Mężczyzna kierował busem z telefonem w ręce jadąc po ekspresowej „S8-ce”. Na pace Mastera znaleziono papierosy bez akcyzy.
Jak pech, to pech 😉 W piątek 13 października policjanci wrocławskiej „drogówki” patrolując drogę ekspresową S8 zwrócili uwagę na prowadzącego niebieskiego busa – mężczyzna podczas jazdy rozmawiał przez telefon komórkowy, chociaż grozi za to 500 zł i aż 12 punktów karnych.
W trakcie kontroli wyszło na jaw, że korzystanie z telefonu było jednak najmniejszym problemem 23-letniego kierowcy z Wrocławia.
Szybko bowiem okazało się, że mężczyzna nie posiadał uprawnień do kierowania pojazdami, co potwierdziło sprawdzenie w policyjnych systemach informatycznych.
Do tego na pace Renault Master zamiast filtrów do wody znajdowały się paczki z nielegalnymi papierosami.
Policjanci powołując się na informacje ze służb celno-skarbowych ustalili, że uszczuplenia wynikające z niezapłacenia podatków VAT i akcyzy wyniosłyby blisko 2,7 miliona złotych. I tak, wiem, że wychodzi na to, że paczka papierosów kosztować powinna ponad 20 złotych, ale takie wyliczenie podane zostało policjantom ze strony KAS, więc cóż ja mogę zrobić…

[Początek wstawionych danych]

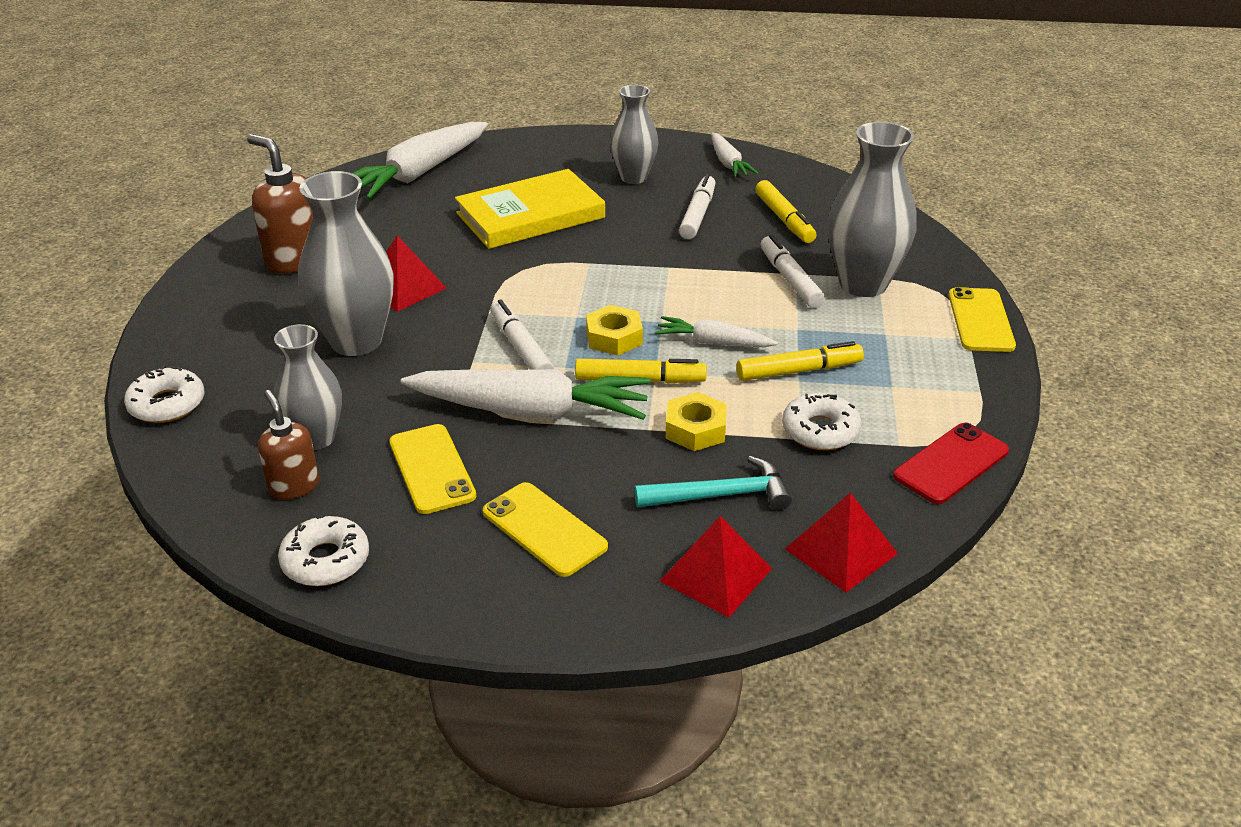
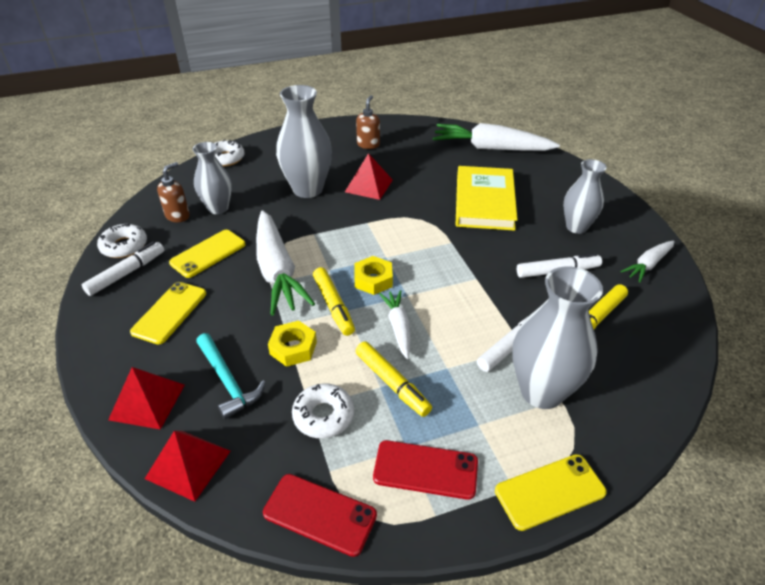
camera: 65 degrees right, 5 degrees up
brown soap dispenser [247,134,313,273] -> brown soap dispenser [356,95,380,149], size x0.64
yellow book [455,169,605,249] -> yellow book turned 60 degrees clockwise [455,166,518,231]
white marker [490,299,554,370] -> white marker moved to [82,241,164,296]
none -> red phone [373,440,478,500]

Ostatecznie 23-letni wrocławianina przewieziono do policyjnego aresztu, a dostawczak trafił na parking strzeżony. Teraz o losie mężczyzny w związku z popełnionymi wykroczeniami w ruchu drogowym i przestępstwem karno-skarbowym zadecyduje sąd. Grozić mu może kara nawet do 3 lat pozbawienia wolności.